- What to work on -
Starting with the line that has "Polizei Patches", retype each line down to the end of the entries below, without leaving any out or adding any.

- Information shown -

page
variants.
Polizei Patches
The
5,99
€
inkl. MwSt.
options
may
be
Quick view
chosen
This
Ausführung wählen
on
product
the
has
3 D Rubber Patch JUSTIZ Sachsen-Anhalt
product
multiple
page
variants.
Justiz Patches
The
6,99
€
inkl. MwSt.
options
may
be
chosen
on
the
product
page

- Expected answer -
Polizei Patches
The
5,99
€
inkl. MwSt.
options
may
be
Quick view
chosen
This
Ausführung wählen
on
product
the
has
3 D Rubber Patch JUSTIZ Sachsen-Anhalt
product
multiple
page
variants.
Justiz Patches
The
6,99
€
inkl. MwSt.
options
may
be
chosen
on
the
product
page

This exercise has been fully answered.